In brief, humanism has humans as its center while posthumanism has Beings as its center. Descartes’ focuses on thinking as the incarnation of all bodily elements when he says that “corporeal things [are] images…formed by thought” (paragraph 10). Descartes means that our minds create the things we perceive and that “[the senses are]…nothing else than thinking” (paragraph 9). “Bodies themselves,” Descartes says, “…are…properly perceived…by the intellect alone…because they are understood by thought” (paragraph 16). We exist, then, because we are seen, and seeing exists as a rational sense within the human mind alone.

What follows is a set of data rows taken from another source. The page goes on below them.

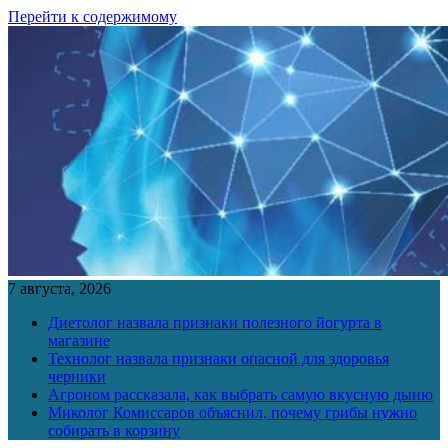
Перейти к содержимому
7 августа, 2026
Диетолог назвала признаки полезного йогурта в
магазине
Технолог назвала признаки опасной для здоровья
черники
Агроном рассказала, как выбрать самую вкусную дыню
Миколог Комиссаров объяснил, почему грибы нужно
собирать в корзину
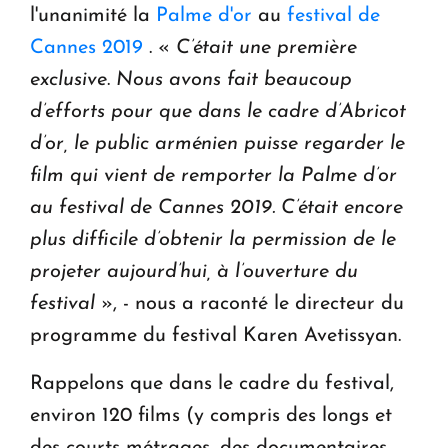
l'unanimité la
Palme d'or
au
festival de
Cannes 2019
. «
C’était une première
exclusive
.
Nous avons fait beaucoup
d’efforts pour que dans le cadre d’Abricot
d’or, le public arménien puisse regarder le
film qui vient de remporter la Palme d’or
au festival de Cannes 2019. C’était encore
plus difficile d’obtenir la permission de le
projeter aujourd’hui, à l’ouverture du
festival
», - nous a raconté le directeur du
programme du festival Karen Avetissyan.
Rappelons que dans le cadre du festival,
environ 120 films (y compris des longs et
des courts métrages, des documentaires,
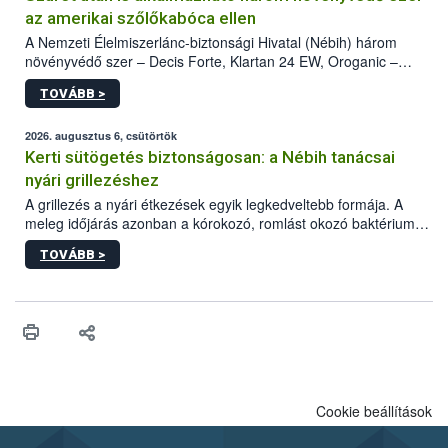
az amerikai szőlőkabóca ellen
A Nemzeti Élelmiszerlánc-biztonsági Hivatal (Nébih) három
növényvédő szer – Decis Forte, Klartan 24 EW, Oroganic –
engedélyokiratát módosította, így azok a szüretet követően,
TOVÁBB >
egészen a vesszőérettség (BBCH 91) stádiumáig
felhasználhatóak a szőlőben. A kiterjesztések célja, hogy a korai
érésű szőlőkben is legyen lehetőség a károsító elleni további
2026. augusztus 6, csütörtök
védekezésre. Az Oroganic készítmény kis kiszerelésben kiskerti
Kerti sütögetés biztonságosan: a Nébih tanácsai
felhasználók számára is elérhető és ökológiai termesztésben is
nyári grillezéshez
engedélyezett.
A grillezés a nyári étkezések egyik legkedveltebb formája. A
meleg időjárás azonban a kórokozó, romlást okozó baktériumok
gyorsabb szaporodásának is kedvez. A szabadtéri sütögetés
TOVÁBB >
ezért nem csupán a megfelelő sütési technikáról szól: legalább
ilyen fontos az alapanyagok biztonságos kezelése, az alapvető
higiéniai szabályok betartása, a megfelelő hőkezelés, valamint a
maradékok szakszerű tárolása. A Nemzeti Élelmiszerlánc-
biztonsági Hivatal (Nébih) Oktatási Programja összegyűjtötte a
biztonságos grillezés legfontosabb tudnivalóit.
Cookie beállítások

Posthumanism, though, requires a body and mind relationship, but it is not the sole relation. We “describe a world covered over with our own projections” (136) and are trapped in “a fundamental narcissism of all vision” (139). But we should not superimpose humanity on the world because humans are but one variant with a “paradox of Being, not a paradox of man” (136). Merleau-Ponty quotes Leibniz and his donkey who knows as much about “the properties of the straight line as we do” (153). The visible, tactile, vocal, perceptive, and spoken are part of an enfolding that is both interior and exterior (154), an entanglement of mind and body (152) but also an entanglement of relations of Beings, be they Nature, donkeys, bacteria, or (as Wittgenstein suggested through Dr. Broglio) a line. The difficulty then comes with seeing and communicating this other, and that occurs at the horizon, the space where Beings touch, perhaps even overlap, but do not subsume the other.

Works Cited

Descartes, Rene. “Meditation II: Of the Nature of the Human Mind; and That It is More Easily Known Than the Body.” 27 July 2005. Web. 14 Mar. 2016. <http://www.wright.edu/~charles.taylor/descartes/meditation2.html>.

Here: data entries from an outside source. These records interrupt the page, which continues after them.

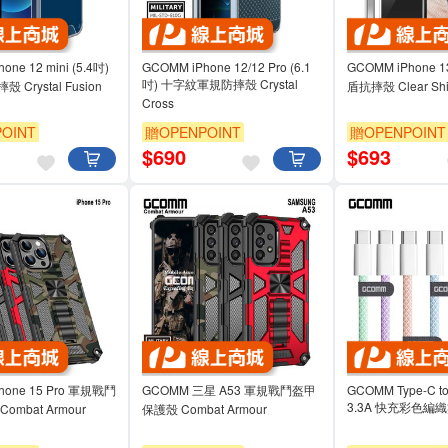
one 12 mini (5.4吋)
GCOMM iPhone 12/12 Pro (6.1
GCOMM iPhone 1
吋) 十字紋軍規防摔殼 Crystal
Crystal Fusion
盾抗摔殼 Clear Shi
Cross
OINT
贈OPENPOINT
贈OPENPOINT
$
690
$
693
hone 15 Pro 軍規戰鬥
GCOMM 三星 A53 軍規戰鬥盔甲
GCOMM Type-C to
3.3A 快充彩色編
mbat Armour
保護殼 Combat Armour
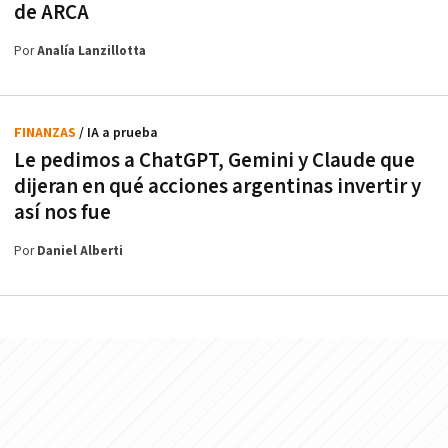
de ARCA
Por
Analía Lanzillotta
FINANZAS
/ IA a prueba
Le pedimos a ChatGPT, Gemini y Claude que
dijeran en qué acciones argentinas invertir y
así nos fue
Por
Daniel Alberti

Merleau-Ponty, Maurice. “4 The Intertwining - The Chiasm.” The Visible and The Invisible. Ed. Claude Lefort. Trans. Alphonso Lingis. Evanston, IL: Northwestern UP, 1968. 130-155. PDF.

As told by a high school student (16 Mar. 2016): Rene Descartes walked into a bar. The bartender asked, “Do you want a beer?” Descartes replied, “I don’t think so” and disappeared.